▸ Try it:
How many of the lines below have the word "hand" in them? The answer is that number and nothing more.

:: Exercise data ::

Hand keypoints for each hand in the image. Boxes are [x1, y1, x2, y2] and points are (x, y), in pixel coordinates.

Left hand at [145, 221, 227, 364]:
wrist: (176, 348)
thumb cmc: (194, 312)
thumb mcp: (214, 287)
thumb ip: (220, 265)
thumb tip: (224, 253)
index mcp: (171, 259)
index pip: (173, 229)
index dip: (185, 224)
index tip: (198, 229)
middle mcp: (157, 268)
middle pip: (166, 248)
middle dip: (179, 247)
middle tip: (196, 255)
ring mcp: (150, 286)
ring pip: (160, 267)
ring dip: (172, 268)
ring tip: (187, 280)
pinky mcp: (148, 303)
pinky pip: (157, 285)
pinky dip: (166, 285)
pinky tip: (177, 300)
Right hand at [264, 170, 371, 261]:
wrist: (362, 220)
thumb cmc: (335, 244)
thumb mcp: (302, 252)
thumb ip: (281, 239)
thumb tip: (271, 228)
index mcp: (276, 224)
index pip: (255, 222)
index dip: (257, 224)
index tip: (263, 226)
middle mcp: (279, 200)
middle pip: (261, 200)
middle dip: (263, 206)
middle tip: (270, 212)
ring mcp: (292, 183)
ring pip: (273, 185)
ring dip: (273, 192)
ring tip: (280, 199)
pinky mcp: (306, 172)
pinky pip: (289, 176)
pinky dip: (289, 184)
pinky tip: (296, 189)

:::

▸ Finished exercise:
3